- [Work request 1]: Gather every line of the listing below that contains the word "Condicions", and copy each one in full.

- [Excerpt to read]:
---
Cunningly, while documents, spreadsheets, PDFs and the like are printed on regular A4 paper, 6 x 4-inch or 7 x 5-inch photo paper is loaded automatically from a separate tray for printing photo attachments. The new Photosmart eStation follows suit, but raises the bar with its very own 'Zeen'.

Whereas the HP Photosmart Premium has a perfectly serviceable 8.9cm colour touchscreen, the eStation's has a much larger, 17.8cm tablet-like touchscreen that's a self-contained gadget in its own right, called a Zeen.

Remove it from its docking bay on the front of the printer and you can use it all around the home, not just controlling the printer but also reading the news, catching up with your Facebook pals, receiving and sending Yahoo Mail and more besides.

The various widgets are designed to work seamlessly with the printer as well as the internet, using your wireless network.

It's not all good news, however, because despite being based on the Android 2.1 operating system, functionality is somewhat hamstrung and the Zeen only really works with a relatively small collection of 'Print apps', rather than the wider range of general Android apps.
---
- [Data for processing]:
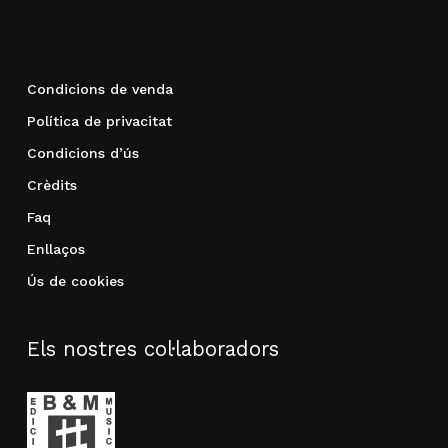
Condicions de venda
Política de privacitat
Condicions d’ús
Crèdits
Faq
Enllaços
Ús de cookies
Els nostres col·laboradors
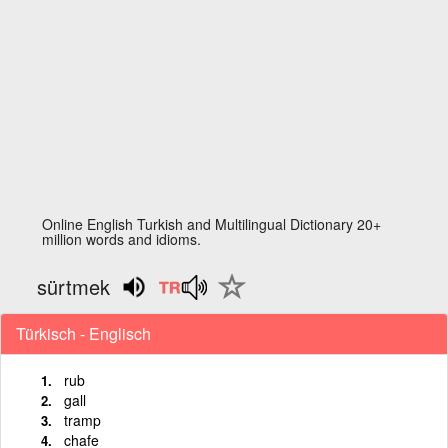
Online English Turkish and Multilingual Dictionary 20+
million words and idioms.
sürtmek
Türkisch - Englisch
rub
gall
tramp
chafe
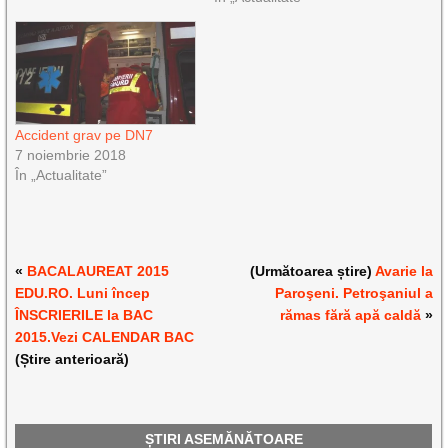
Accident grav pe DN7
7 noiembrie 2018
În „Actualitate”
«
BACALAUREAT 2015
(Următoarea știre)
Avarie la
EDU.RO. Luni încep
Paroşeni. Petroşaniul a
ÎNSCRIERILE la BAC
rămas fără apă caldă
»
2015.Vezi CALENDAR BAC
(Știre anterioară)
ȘTIRI ASEMĂNĂTOARE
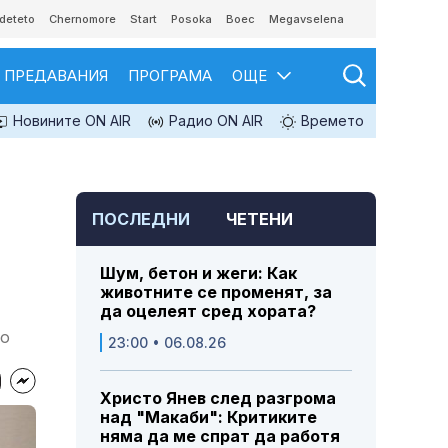
deteto
Chernomore
Start
Posoka
Boec
Megavselena
ПРЕДАВАНИЯ
ПРОГРАМА
ОЩЕ
Новините ON AIR
Радио ON AIR
Времето
ПОСЛЕДНИ
ЧЕТЕНИ
Шум, бетон и жеги: Как
животните се променят, за
да оцелеят сред хората?
то
23:00 • 06.08.26
Христо Янев след разгрома
над "Макаби": Критиките
няма да ме спрат да работя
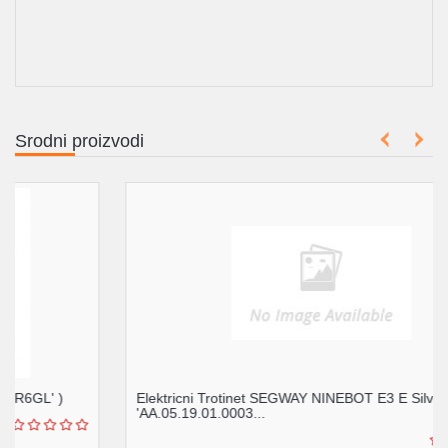
Srodni proizvodi
Elektricni Trotinet SEGWAY NINEBOT E3 E Silver' (
'AA.05.19.01.0003...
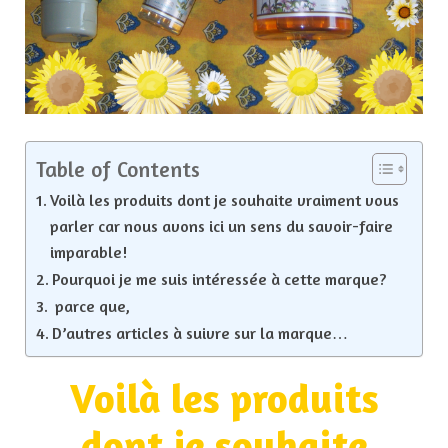
Table of Contents
Voilà les produits dont je souhaite vraiment vous
parler car nous avons ici un sens du savoir-faire
imparable!
Pourquoi je me suis intéressée à cette marque?
parce que,
D’autres articles à suivre sur la marque…
Voilà les produits
dont je souhaite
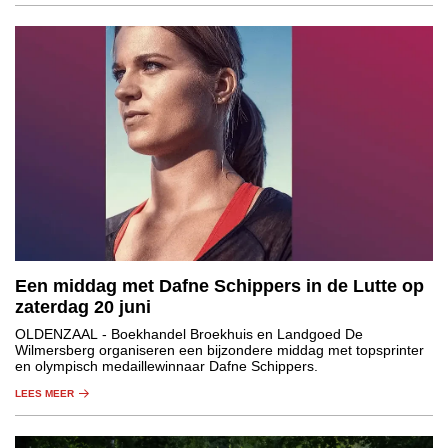
Een middag met Dafne Schippers in de Lutte op
zaterdag 20 juni
OLDENZAAL
- Boekhandel Broekhuis en Landgoed De
Wilmersberg organiseren een bijzondere middag met topsprinter
en olympisch medaillewinnaar Dafne Schippers.
LEES MEER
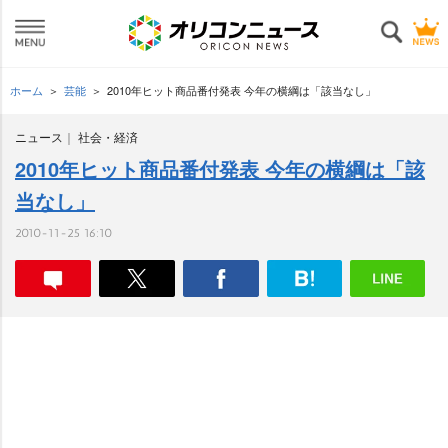
ホーム
芸能
2010年ヒット商品番付発表 今年の横綱は「該当なし」
ニュース
社会・経済
2010年ヒット商品番付発表 今年の横綱は「該
当なし」
2010-11-25 16:10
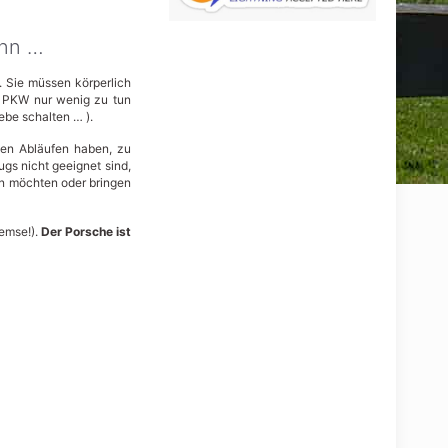
enn …
. Sie müssen körperlich
es PKW nur wenig zu tun
ebe schalten … ).
hen Abläufen haben, zu
ugs nicht geeignet sind,
men möchten oder bringen
remse!).
Der Porsche ist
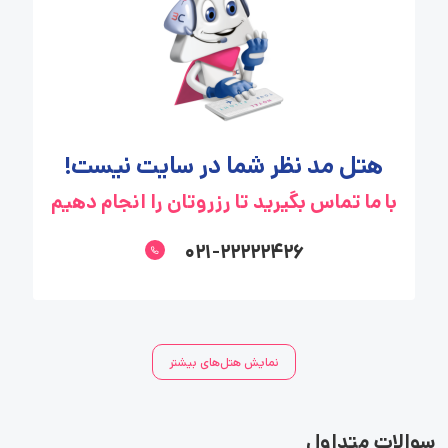
هتل مد نظر شما در سایت نیست!
با ما تماس بگیرید تا رزروتان را انجام دهیم
۰۲۱-۲۲۲۲۲۴۲۶
نمایش هتل‌های بیشتر
سوالات متداول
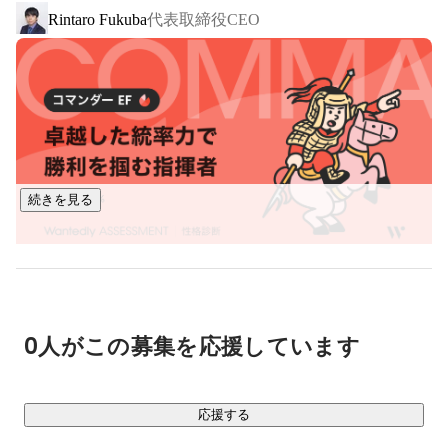
代表取締役CEO
Rintaro Fukuba
■ 事業内容

￣￣￣￣￣￣

・プログラミングスクール事業：COACHTECH

1,000時間の学習カリキュラムを提供し、実務で活躍できる人
材を育成するスクールです。

Webアプリケーション開発の案件を保証する選抜コミュニテ
ィを運営し、市場価値が高い人材の輩出に努めています。

続きを見る
・システム開発事業

スタートアップ企業や事業会社さんがお客様で、主に新規事
業のβ版開発から、その後の追加開発までご依頼いただいてい
ます。主にPHP/Laravelを使用し、フロントエンドはReactや
Vue.js等、様々に対応しています。

0人がこの募集を応援しています
・フリーランスエージェント事業

Web開発案件にフリーランスエンジニアをご紹介するエージ
応援する
ェントサービスです。自社で育成した人材を中心にサービス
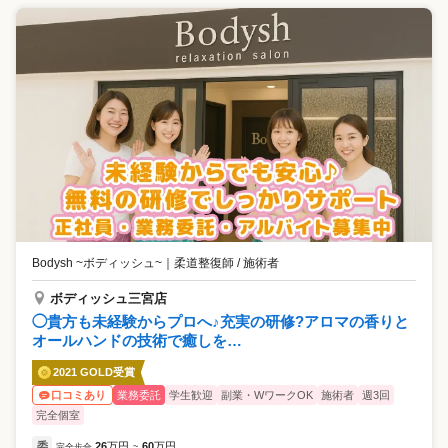
Bodysh ~ボディッシュ~
｜
柔道整復師 / 施術者
ボディッシュ三宮店
◯貴方も未経験からプロへ♪充実の研修?アロマの香りと
オールハンドの技術で癒しを…
2021 GOLD受賞
業務委託
学生歓迎
副業・WワークOK
施術者
週3回
口コミあり
完全個室
委
26
万円
60
万円
完全歩合
~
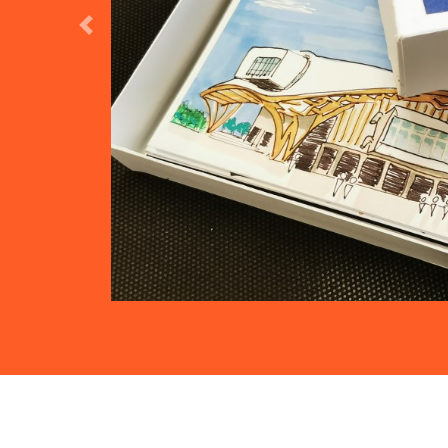
Previous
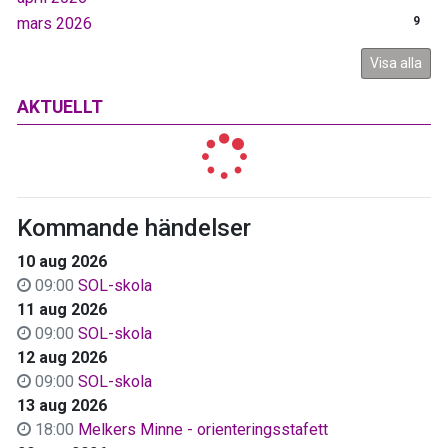
mars 2026
9
Visa alla
AKTUELLT
Kommande händelser
10 aug 2026
09:00
SOL-skola
11 aug 2026
09:00
SOL-skola
12 aug 2026
09:00
SOL-skola
13 aug 2026
18:00
Melkers Minne - orienteringsstafett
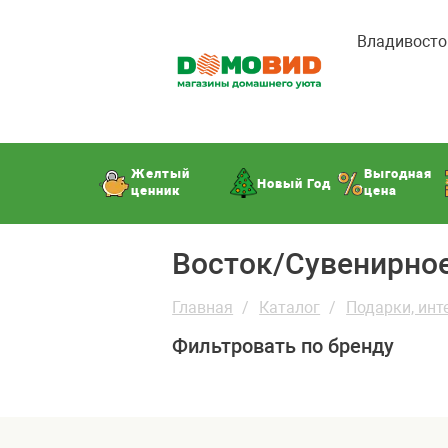
Владивосто
Желтый
Выгодная
Новый Год
ценник
цена
Восток/Сувенирно
Главная
Каталог
Подарки, инт
Фильтровать по бренду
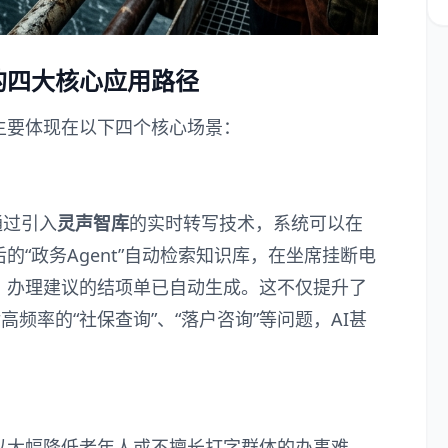
的四大核心应用路径
主要体现在以下四个核心场景：
通过引入
灵声智库
的实时转写技术，系统可以在
“政务Agent”自动检索知识库，在坐席挂断电
、办理建议的结项单已自动生成。这不仅提升了
高频率的“社保查询”、“落户咨询”等问题，AI甚
以大幅降低老年人或不擅长打字群体的办事难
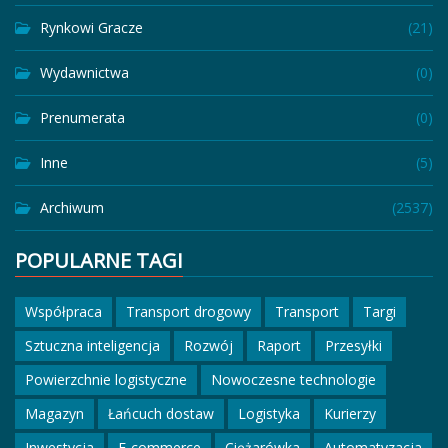
Rynkowi Gracze
(21)
Wydawnictwa
(0)
Prenumerata
(0)
Inne
(5)
Archiwum
(2537)
POPULARNE TAGI
Współpraca
Transport drogowy
Transport
Targi
Sztuczna inteligencja
Rozwój
Raport
Przesyłki
Powierzchnie logistyczne
Nowoczesne technologie
Magazyn
Łańcuch dostaw
Logistyka
Kurierzy
Inwestycja
E-commerce
Ciężarówka
Automatyzacja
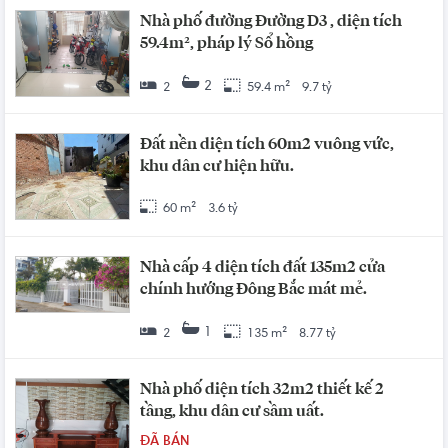
Nhà phố đường Đường D3 , diện tích
59.4m², pháp lý Sổ hồng
2
2
59.4 m²
9.7 tỷ
Đất nền diện tích 60m2 vuông vức,
khu dân cư hiện hữu.
60 m²
3.6 tỷ
Nhà cấp 4 diện tích đất 135m2 cửa
chính hướng Đông Bắc mát mẻ.
1
2
135 m²
8.77 tỷ
Nhà phố diện tích 32m2 thiết kế 2
tầng, khu dân cư sầm uất.
ĐÃ BÁN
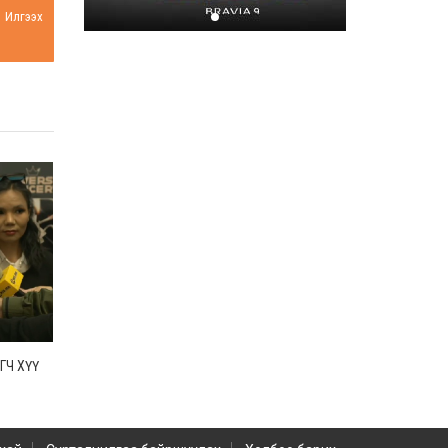
Илгээх
Хором бүр усаа
хайрлацгаая
2026-07-08
ГЧ ХҮҮ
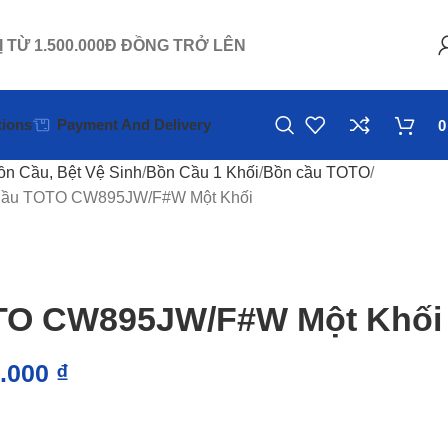
Ị TỪ 1.500.000Đ ĐỒNG TRỞ LÊN
ions
Payment And Delivery
ồn Cầu, Bệt Vệ Sinh
Bồn Cầu 1 Khối
Bồn cầu TOTO
Cầu TOTO CW895JW/F#W Một Khối
OTO CW895JW/F#W Một Khối
0.000
₫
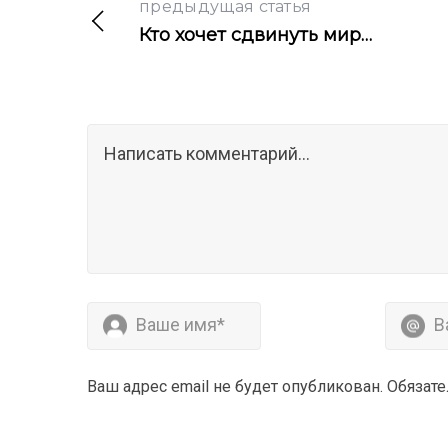
предыдущая статья
Кто хочет сдвинуть мир…
Ваш адрес email не будет опубликован.
Обязат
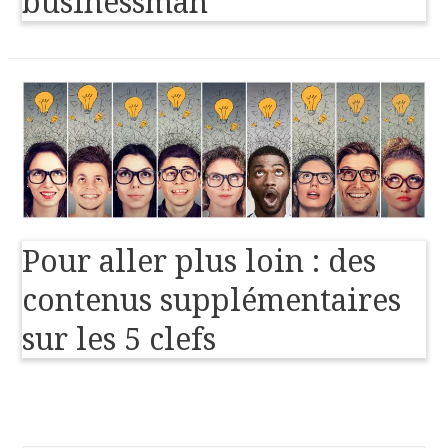
businessman
Pour aller plus loin : des
contenus supplémentaires
sur les 5 clefs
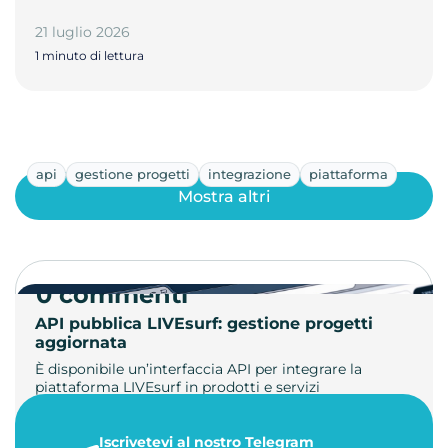
21 luglio 2026
1 minuto di lettura
api
gestione progetti
integrazione
piattaforma
Mostra altri
0 commenti
API pubblica LIVEsurf: gestione progetti
aggiornata
È disponibile un’interfaccia API per integrare la
piattaforma LIVEsurf in prodotti e servizi
personalizzati. Gestisci di…
Iscrivetevi al nostro Telegram
23 maggio 2026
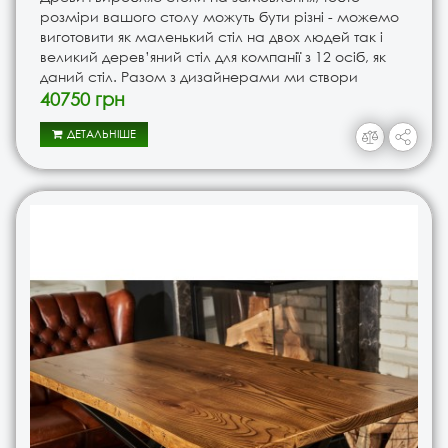
розміри вашого столу можуть бути різні - можемо
виготовити як маленький стіл на двох людей так і
великий дерев’яний стіл для компанії з 12 осіб, як
даний стіл. Разом з дизайнерами ми створи
унікальний переговорний стіл в кабінет керівника.
40750 грн
Проте такий ..
ДЕТАЛЬНІШЕ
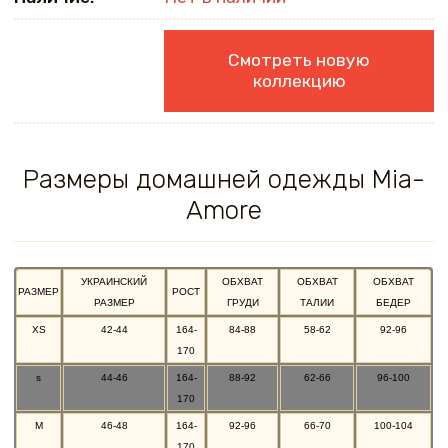
Смотреть новую
коллекцию
Размеры домашней одежды Mia-
Amore
УКРАИНСКИЙ
ОБХВАТ
ОБХВАТ
ОБХВАТ
РАЗМЕР
РОСТ
РАЗМЕР
ГРУДИ
ТАЛИИ
БЕДЕР
XS
42-44
164-
84-88
58-62
92-96
170
s
44-46
164-
88-92
62-66
96-100
170
M
46-48
164-
92-96
66-70
100-104
170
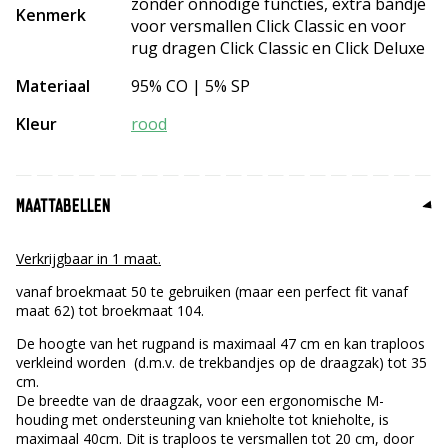
zonder onnodige functies, extra bandje
Kenmerk
voor versmallen Click Classic en voor
rug dragen Click Classic en Click Deluxe
Materiaal
95% CO | 5% SP
Kleur
rood
MAATTABELLEN
Verkrijgbaar in 1 maat.
vanaf broekmaat 50 te gebruiken (maar een perfect fit vanaf
maat 62) tot broekmaat 104.
De hoogte van het rugpand is maximaal 47 cm en kan traploos
verkleind worden (d.m.v. de trekbandjes op de draagzak) tot 35
cm.
De breedte van de draagzak, voor een ergonomische M-
houding met ondersteuning van knieholte tot knieholte, is
maximaal 40cm. Dit is traploos te versmallen tot 20 cm, door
---
- [Work request 2]: According to the printer review, which operating system is the Zeen based on?

- [Answer 1]:
Condicions de venda
Condicions d’ús

- [Answer 2]: Android 2.1.